(Given text begins)
Just one accident during transportation of the wastes, or one successful hijacking by any group bent on blackmail, could be enough to kill thousands of people.

Since we have no experience with storage of such wastes, there is no assurance that a container couldn't rupture under the earth, due either to defective manufacturing or to natural phenomena beyond our control.

Somewhere in the Detroit area, tons of radioactive wastes from the Fermi accident are buried, guarded 24 hours a day. It's an uncomfortable feeling, to say the least, that we don't know where it is. And the plant itself, finally condemned by the federal government, will itself have to be perpetually guarded.

When so much danger exists, and we have so many more appealing routes to explore in the search for new energy sources-including solar, wind, and tidal power-it is inconceivable that we allow ourselves to be stampeded into a mass development of nuclear power, at the peril of our very lives.
(Given text ends)
- _Tasks for this exercise_:
(a) Transcribe the nuclear waste passage above from "When so much" to "our very lives.".
(b) Write the next part of the nuclear waste passage above, picking up after its final sentence.
(The data begins)
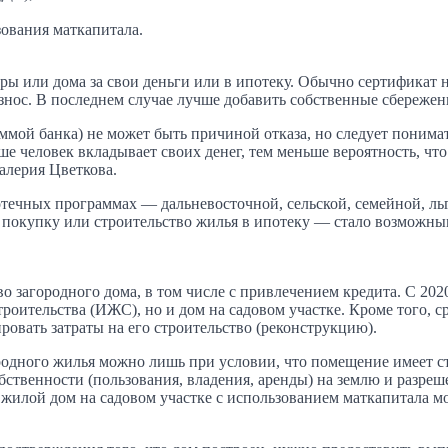
ования маткапитала.
ры или дома за свои деньги или в ипотеку. Обычно сертификат 
нос. В последнем случае лучше добавить собственные сбереже
ммой банка) не может быть причиной отказа, но следует понимат
ьше человек вкладывает своих денег, тем меньше вероятность, что
алерия Цветкова.
течных программах — дальневосточной, сельской, семейной, льг
покупку или строительство жилья в ипотеку — стало возможным
загородного дома, в том числе с привлечением кредита. С 2020 
роительства (ИЖС), но и дом на садовом участке. Кроме того, с
овать затраты на его строительство (реконструкцию).
родного жилья можно лишь при условии, что помещение имеет ст
обственности (пользования, владения, аренды) на землю и разре
 жилой дом на садовом участке с использованием маткапитала 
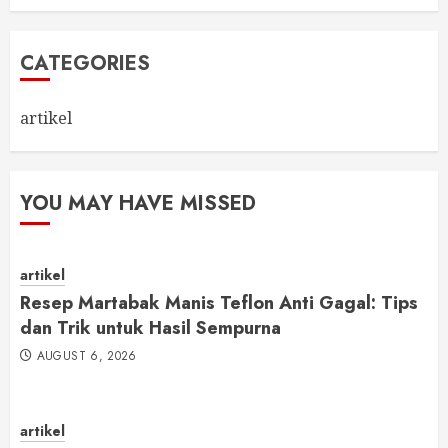
CATEGORIES
artikel
YOU MAY HAVE MISSED
artikel
Resep Martabak Manis Teflon Anti Gagal: Tips
dan Trik untuk Hasil Sempurna
AUGUST 6, 2026
artikel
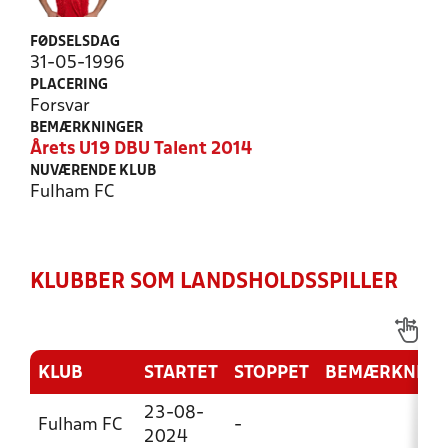
FØDSELSDAG
31-05-1996
PLACERING
Forsvar
BEMÆRKNINGER
Årets U19 DBU Talent 2014
NUVÆRENDE KLUB
Fulham FC
KLUBBER SOM LANDSHOLDSSPILLER
KLUB
STARTET
STOPPET
BEMÆRKNING
23-08-
Fulham FC
-
2024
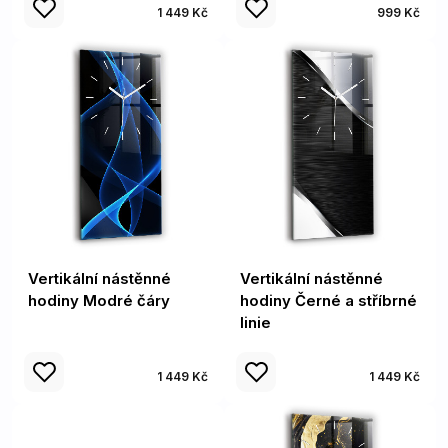
1 449 Kč
999 Kč
Vertikální nástěnné
Vertikální nástěnné
hodiny Modré čáry
hodiny Černé a stříbrné
linie
1 449 Kč
1 449 Kč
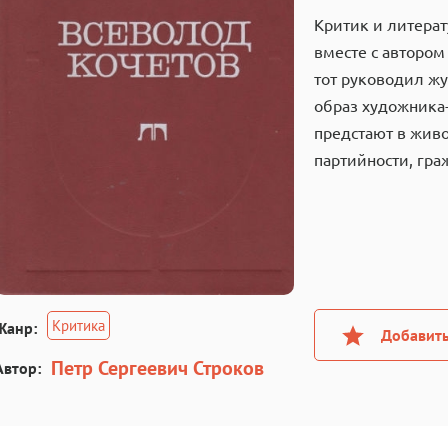
Критик и литерат
вместе с авторо
тот руководил жу
образ художника-
предстают в живо
партийности, гра
Критика
Жанр:
Добавить
Петр Сергеевич Строков
Автор:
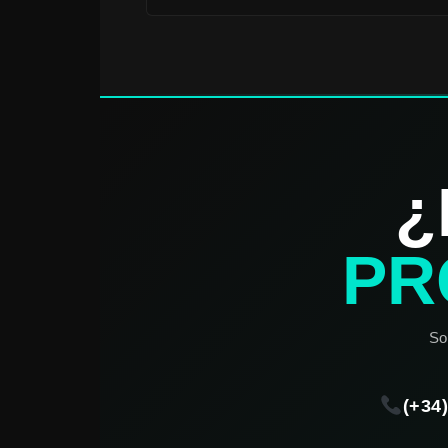
¿
PR
So
(+34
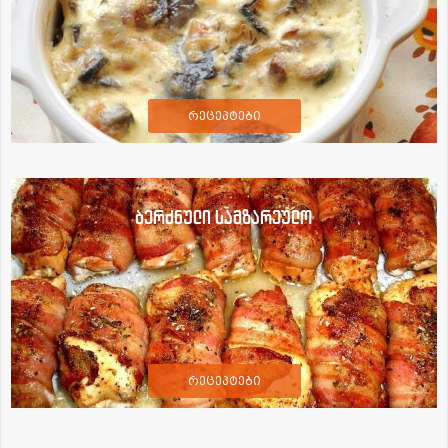
რეცეპტები
ბერძნული სამზარეულო
რეცეპტები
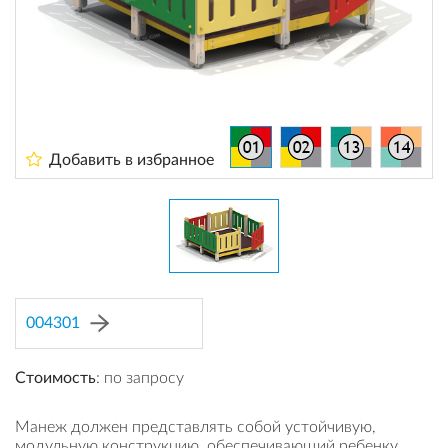
Добавить в избранное
004301
Стоимость
: по запросу
Манеж должен представлять собой устойчивую,
модульную конструкцию, обеспечивающий ребенку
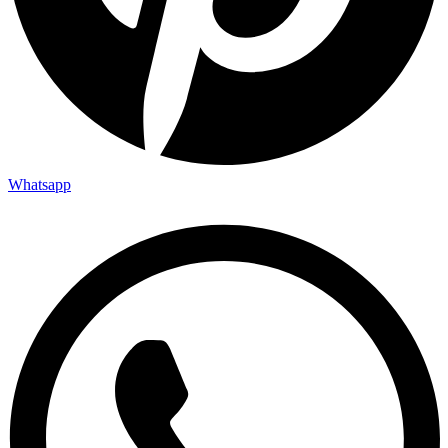
Whatsapp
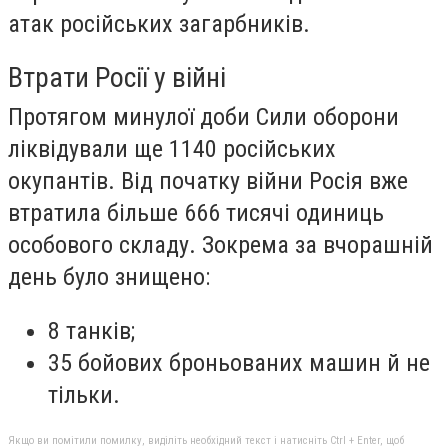
атак російських загарбників.
Втрати Росії у війні
Протягом минулої доби Сили оборони
ліквідували ще 1140 російських
окупантів. Від початку війни Росія вже
втратила більше 666 тисячі одиниць
особового складу. Зокрема за вчорашній
день було знищено:
8 танків;
35 бойових броньованих машин й не
тільки.
Якщо ви помітили помилку, виділіть необхідний текст і натисніть Ctrl + Enter, щоб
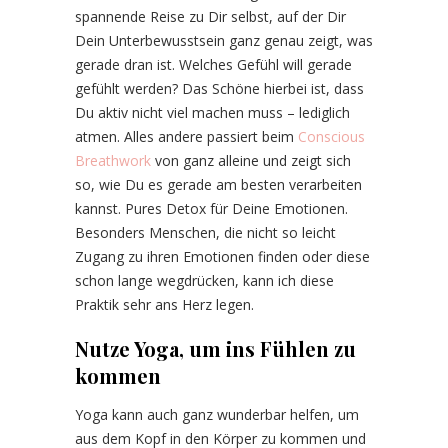
spannende Reise zu Dir selbst, auf der Dir
Dein Unterbewusstsein ganz genau zeigt, was
gerade dran ist. Welches Gefühl will gerade
gefühlt werden? Das Schöne hierbei ist, dass
Du aktiv nicht viel machen muss – lediglich
atmen. Alles andere passiert beim
Conscious
Breathwork
von ganz alleine und zeigt sich
so, wie Du es gerade am besten verarbeiten
kannst. Pures Detox für Deine Emotionen.
Besonders Menschen, die nicht so leicht
Zugang zu ihren Emotionen finden oder diese
schon lange wegdrücken, kann ich diese
Praktik sehr ans Herz legen.
Nutze Yoga, um ins Fühlen zu
kommen
Yoga kann auch ganz wunderbar helfen, um
aus dem Kopf in den Körper zu kommen und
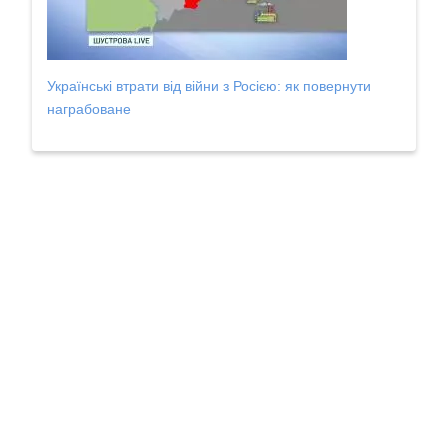
Українські втрати від війни з Росією: як повернути
награбоване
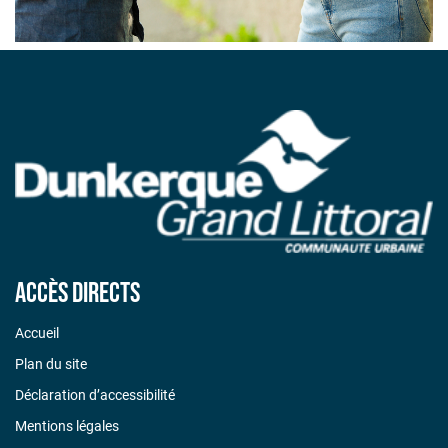
Accès directs
Accueil
Plan du site
Déclaration d’accessibilité
Mentions légales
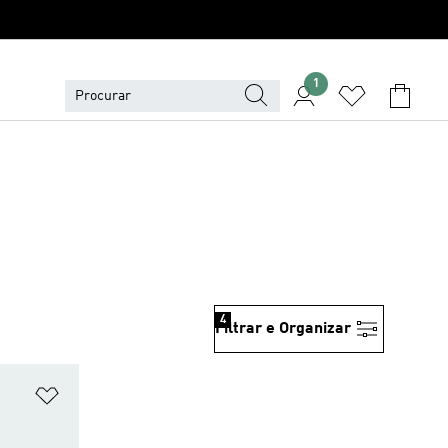
1
4
Filtrar e Organizar
Adicionar à Lista de Desejos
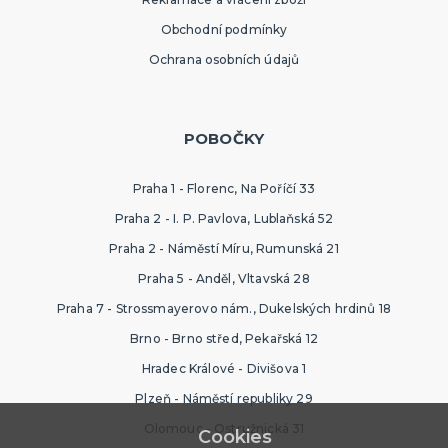
Obchodní podmínky
Ochrana osobních údajů
POBOČKY
Praha 1 - Florenc, Na Poříčí 33
Praha 2 - I. P. Pavlova, Lublaňská 52
Praha 2 - Náměstí Míru, Rumunská 21
Praha 5 - Anděl, Vltavská 28
Praha 7 - Strossmayerovo nám., Dukelských hrdinů 18
Brno - Brno střed, Pekařská 12
Hradec Králové - Divišova 1
Plzeň - Náměstí republiky 29
Olomouc - Ostružnická 31
Cookies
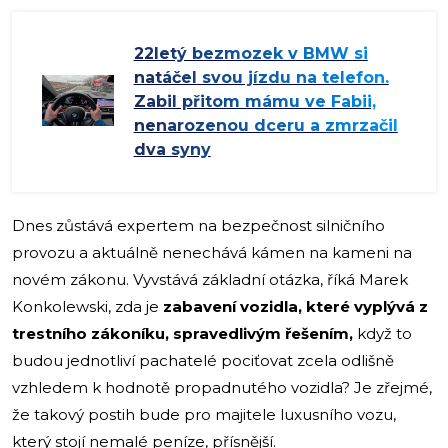
22letý bezmozek v BMW si
natáčel svou jízdu na telefon.
Zabil přitom mámu ve Fabii,
nenarozenou dceru a zmrzačil
dva syny
Dnes zůstává expertem na bezpečnost silničního
provozu a aktuálně nenechává kámen na kameni na
novém zákonu. Vyvstává základní otázka, říká Marek
Konkolewski, zda ​​je
zabavení vozidla, které vyplývá z
trestního zákoníku, spravedlivým řešením,
když to
budou jednotliví pachatelé pociťovat zcela odlišně
vzhledem k hodnotě propadnutého vozidla? Je zřejmé,
že takový postih bude pro majitele luxusního vozu,
který stojí nemalé peníze, přísnější.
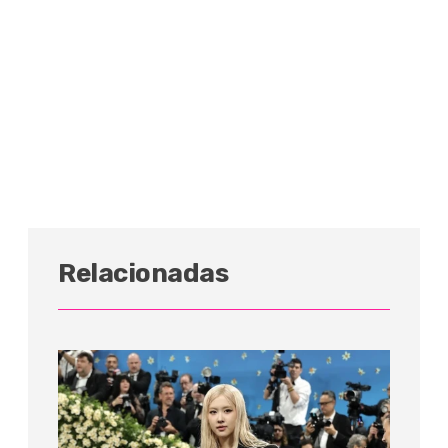
Relacionadas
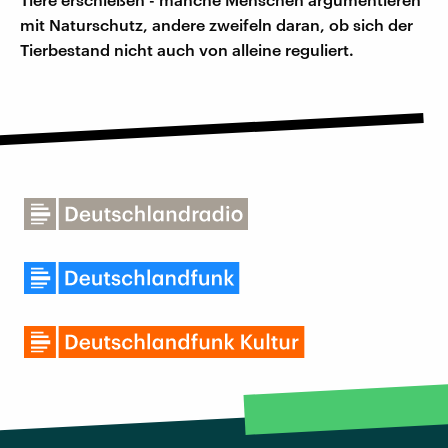
mit Naturschutz, andere zweifeln daran, ob sich der
Tierbestand nicht auch von alleine reguliert.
(The data ends)
- _Task answers_:
(a)
When so much danger exists, and we have so many more appealing routes to explore in the search for new energy sources-including solar, wind, and tidal power-it is inconceivable that we allow ourselves to be stampeded into a mass development of nuclear power, at the peril of our very lives.

(b)
While devoting our efforts to developing safer energy sources, we might also begin to make some real efforts to curtail our ridiculously wasteful energy consumption habits, which have finally brought us to the point where we can see the end of our fossil fuel resources in the not too distant future.

Meanwhile, if, as one Department of Natural Resources official has stated, we can't have nuclear power plants in Michigan without nuclear dumping grounds in Michigan, we hope that the residents of the Alpena area- or any others which may be asked to live on top of an underground sea of radioactivity will do everything in their power to thwart the designs of the ERDA and the energy industry.

Detroit is not a suitable site for a nuclear dump. Neither is Alpena-or, as far as we're concerned, anywhere else on a planet inhabited by human beings.